WORK INSTRUCTIONS:
Please explain, in one to three sentences and using the Allan McGonigal profile, why he retired from playing at age 32.

PROVIDED TEXT:
▬▬▬▬▬▬▬▬▬▬
Allan McGonigal

Personal information
- Date of birth: 27 March 1964 (age 61)
- Place of birth: Stirling, Scotland
- Position(s): Striker

Youth career
- 1974–1981: Gairdoch United
- 1981–1982: ICI Grangemouth
- 1982–1983: Falkirk

Senior career*
- Years: Team / Apps / (Gls)
- 1981: Stenhousemuir / 1 / (0)
- 1983–1985: Falkirk / 25 / (3)
- 1984–1987: East Stirlingshire / 100 / (14)
- 1987–1988: Meadowbank Thistle / 20 / (12)
- 1988–1989: Cowdenbeath / 26 / (8)
- 1989–1990: East Fife / 25 / (5)
- 1990–1992: Linlithgow Rose
- 1992–1997: Camelon
- Total:  / 197 / (42)

Managerial career
- 1999–2001: Linlithgow Rose
- 2006–2007: Sauchie
- 2007–2008: Camelon
- 2008: Berwick Rangers
- 2009–2010: Bo'ness United
- 2010–2012: Hamilton Academical (youth)
- 2012–2018: Bo'ness United

= Allan McGonigal =

Scottish footballer (born 1964)

Allan McGonigal (born 27 March 1964) is a Scottish retired footballer, the former manager of Berwick Rangers and, as of 2019, the director of football at Scottish Premiership club Hamilton Academical.

==Playing career==
McGonigal was a striker with Stenhousemuir (playing only one game for the club as a 16-year-old), Falkirk (where his development was stalled by a badly broken arm), East Stirlingshire, Meadowbank Thistle, Cowdenbeath and East Fife. He was in the Meadowbank side that were runners-up to Hamilton Academical in the First Division in 1987–88, although he scored a hat-trick against the Accies in a 5–1 win earlier in that season.

In 1990, he moved down to the Junior level, playing with Linlithgow Rose and Camelon, winning several trophies with the latter including the Scottish Junior Cup in 1995 plus a losing appearance in its final the following year. He retired from playing altogether aged 32 to concentrate on coaching and other interests.
▬▬▬▬▬▬▬▬▬▬
EXTRACTED MATERIAL:
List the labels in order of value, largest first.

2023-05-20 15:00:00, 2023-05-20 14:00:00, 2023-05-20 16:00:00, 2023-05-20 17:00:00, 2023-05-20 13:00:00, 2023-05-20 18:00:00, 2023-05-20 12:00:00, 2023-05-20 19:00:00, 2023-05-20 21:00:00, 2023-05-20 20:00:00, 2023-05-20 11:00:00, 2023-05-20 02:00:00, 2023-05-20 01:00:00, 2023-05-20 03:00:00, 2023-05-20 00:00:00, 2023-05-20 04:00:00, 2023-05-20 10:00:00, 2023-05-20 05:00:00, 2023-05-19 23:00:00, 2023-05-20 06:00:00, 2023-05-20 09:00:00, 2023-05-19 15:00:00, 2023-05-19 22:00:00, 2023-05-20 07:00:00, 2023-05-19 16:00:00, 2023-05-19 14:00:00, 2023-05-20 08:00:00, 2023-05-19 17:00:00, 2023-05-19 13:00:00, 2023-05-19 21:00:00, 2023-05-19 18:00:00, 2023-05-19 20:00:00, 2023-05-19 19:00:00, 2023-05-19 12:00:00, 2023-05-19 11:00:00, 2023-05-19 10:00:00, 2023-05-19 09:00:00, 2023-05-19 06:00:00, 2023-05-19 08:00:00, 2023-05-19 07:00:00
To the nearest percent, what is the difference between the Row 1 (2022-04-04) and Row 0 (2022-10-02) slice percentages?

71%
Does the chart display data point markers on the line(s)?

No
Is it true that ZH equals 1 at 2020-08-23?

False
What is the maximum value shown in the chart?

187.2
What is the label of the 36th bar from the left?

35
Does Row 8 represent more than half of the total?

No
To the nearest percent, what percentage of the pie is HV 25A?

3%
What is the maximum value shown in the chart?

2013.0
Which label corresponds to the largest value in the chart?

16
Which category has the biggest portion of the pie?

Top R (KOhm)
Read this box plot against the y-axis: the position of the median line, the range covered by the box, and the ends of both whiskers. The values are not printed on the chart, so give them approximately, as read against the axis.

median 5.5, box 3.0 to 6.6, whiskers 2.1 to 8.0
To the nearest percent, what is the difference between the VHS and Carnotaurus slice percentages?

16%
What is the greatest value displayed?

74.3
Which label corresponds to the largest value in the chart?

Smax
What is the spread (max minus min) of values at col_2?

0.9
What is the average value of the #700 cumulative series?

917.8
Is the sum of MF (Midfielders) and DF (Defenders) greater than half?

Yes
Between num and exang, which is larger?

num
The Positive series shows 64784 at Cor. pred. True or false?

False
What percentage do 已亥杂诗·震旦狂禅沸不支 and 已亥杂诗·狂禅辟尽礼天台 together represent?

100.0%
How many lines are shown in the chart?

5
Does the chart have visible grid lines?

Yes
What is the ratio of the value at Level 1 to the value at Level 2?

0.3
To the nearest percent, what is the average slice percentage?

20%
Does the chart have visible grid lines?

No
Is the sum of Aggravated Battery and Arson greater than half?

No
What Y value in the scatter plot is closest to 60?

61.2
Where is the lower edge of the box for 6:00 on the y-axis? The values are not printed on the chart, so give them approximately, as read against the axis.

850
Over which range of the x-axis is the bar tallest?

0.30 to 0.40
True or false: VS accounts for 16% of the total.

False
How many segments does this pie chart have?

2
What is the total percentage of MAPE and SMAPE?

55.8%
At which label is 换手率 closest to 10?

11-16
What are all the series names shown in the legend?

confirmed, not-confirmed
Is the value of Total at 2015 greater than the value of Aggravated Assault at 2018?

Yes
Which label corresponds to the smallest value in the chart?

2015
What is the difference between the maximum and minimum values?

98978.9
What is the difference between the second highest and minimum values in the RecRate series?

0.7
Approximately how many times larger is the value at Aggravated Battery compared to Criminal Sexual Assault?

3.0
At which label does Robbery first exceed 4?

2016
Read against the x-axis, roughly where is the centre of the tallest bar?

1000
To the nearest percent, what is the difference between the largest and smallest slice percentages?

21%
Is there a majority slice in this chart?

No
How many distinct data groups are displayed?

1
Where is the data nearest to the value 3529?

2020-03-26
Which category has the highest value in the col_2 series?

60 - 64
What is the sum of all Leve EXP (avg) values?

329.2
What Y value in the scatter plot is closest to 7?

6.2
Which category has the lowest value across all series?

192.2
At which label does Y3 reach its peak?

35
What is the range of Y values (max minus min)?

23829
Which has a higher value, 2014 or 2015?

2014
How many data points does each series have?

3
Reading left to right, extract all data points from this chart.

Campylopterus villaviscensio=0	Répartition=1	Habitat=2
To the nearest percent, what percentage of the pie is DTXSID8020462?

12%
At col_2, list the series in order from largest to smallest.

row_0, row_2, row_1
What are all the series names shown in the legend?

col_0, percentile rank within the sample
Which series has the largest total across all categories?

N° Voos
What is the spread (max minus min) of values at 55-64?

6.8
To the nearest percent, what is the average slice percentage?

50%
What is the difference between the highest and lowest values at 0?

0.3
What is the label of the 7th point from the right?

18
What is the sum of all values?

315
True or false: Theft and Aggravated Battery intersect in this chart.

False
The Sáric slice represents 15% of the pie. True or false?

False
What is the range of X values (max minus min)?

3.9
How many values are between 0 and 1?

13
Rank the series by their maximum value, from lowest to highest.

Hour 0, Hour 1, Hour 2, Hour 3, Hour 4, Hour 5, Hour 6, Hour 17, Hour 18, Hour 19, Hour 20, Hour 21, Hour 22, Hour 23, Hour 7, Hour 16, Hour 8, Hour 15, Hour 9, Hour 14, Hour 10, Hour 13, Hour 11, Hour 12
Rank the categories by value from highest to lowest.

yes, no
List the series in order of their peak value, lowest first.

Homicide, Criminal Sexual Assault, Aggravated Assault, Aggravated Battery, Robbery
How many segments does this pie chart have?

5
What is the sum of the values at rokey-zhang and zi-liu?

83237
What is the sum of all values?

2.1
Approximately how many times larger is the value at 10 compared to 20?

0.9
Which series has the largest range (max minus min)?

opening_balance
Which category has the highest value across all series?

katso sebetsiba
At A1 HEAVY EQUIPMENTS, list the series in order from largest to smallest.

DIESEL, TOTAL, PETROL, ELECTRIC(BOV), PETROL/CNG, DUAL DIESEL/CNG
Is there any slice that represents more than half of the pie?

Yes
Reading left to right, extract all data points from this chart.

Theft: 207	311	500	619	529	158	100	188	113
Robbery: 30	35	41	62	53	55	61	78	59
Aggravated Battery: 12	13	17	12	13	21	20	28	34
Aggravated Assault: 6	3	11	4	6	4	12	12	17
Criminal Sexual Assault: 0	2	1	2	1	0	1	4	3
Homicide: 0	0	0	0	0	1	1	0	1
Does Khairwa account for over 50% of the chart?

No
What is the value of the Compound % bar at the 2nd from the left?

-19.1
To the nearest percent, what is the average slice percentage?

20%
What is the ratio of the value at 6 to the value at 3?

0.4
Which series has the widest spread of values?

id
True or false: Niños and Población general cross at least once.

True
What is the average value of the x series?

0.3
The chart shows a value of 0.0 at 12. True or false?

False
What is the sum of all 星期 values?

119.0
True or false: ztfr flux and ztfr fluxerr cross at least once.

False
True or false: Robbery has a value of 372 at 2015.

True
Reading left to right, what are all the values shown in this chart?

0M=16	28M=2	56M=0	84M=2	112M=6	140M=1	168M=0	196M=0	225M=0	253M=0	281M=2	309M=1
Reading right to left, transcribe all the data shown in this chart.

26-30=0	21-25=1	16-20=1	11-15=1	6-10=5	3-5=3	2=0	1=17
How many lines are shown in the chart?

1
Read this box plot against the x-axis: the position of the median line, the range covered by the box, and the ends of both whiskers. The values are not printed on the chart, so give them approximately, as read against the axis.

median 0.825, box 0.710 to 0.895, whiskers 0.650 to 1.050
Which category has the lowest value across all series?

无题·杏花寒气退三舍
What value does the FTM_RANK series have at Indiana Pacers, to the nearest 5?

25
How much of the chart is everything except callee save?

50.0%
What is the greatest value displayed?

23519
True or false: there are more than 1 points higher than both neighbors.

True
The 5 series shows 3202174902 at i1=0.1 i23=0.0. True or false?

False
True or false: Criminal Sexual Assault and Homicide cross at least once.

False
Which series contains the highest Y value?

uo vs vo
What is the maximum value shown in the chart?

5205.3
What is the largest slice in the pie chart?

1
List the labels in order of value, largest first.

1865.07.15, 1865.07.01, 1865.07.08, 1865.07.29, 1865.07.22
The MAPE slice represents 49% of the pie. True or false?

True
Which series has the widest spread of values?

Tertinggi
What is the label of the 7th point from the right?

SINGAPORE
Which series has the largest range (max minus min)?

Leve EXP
▬▬▬▬▬▬▬▬▬▬
ANSWER TO THIS EXERCISE:
He retired from playing altogether at 32 to concentrate on coaching and other interests. He stopped after several years at the Junior level with Linlithgow Rose and Camelon.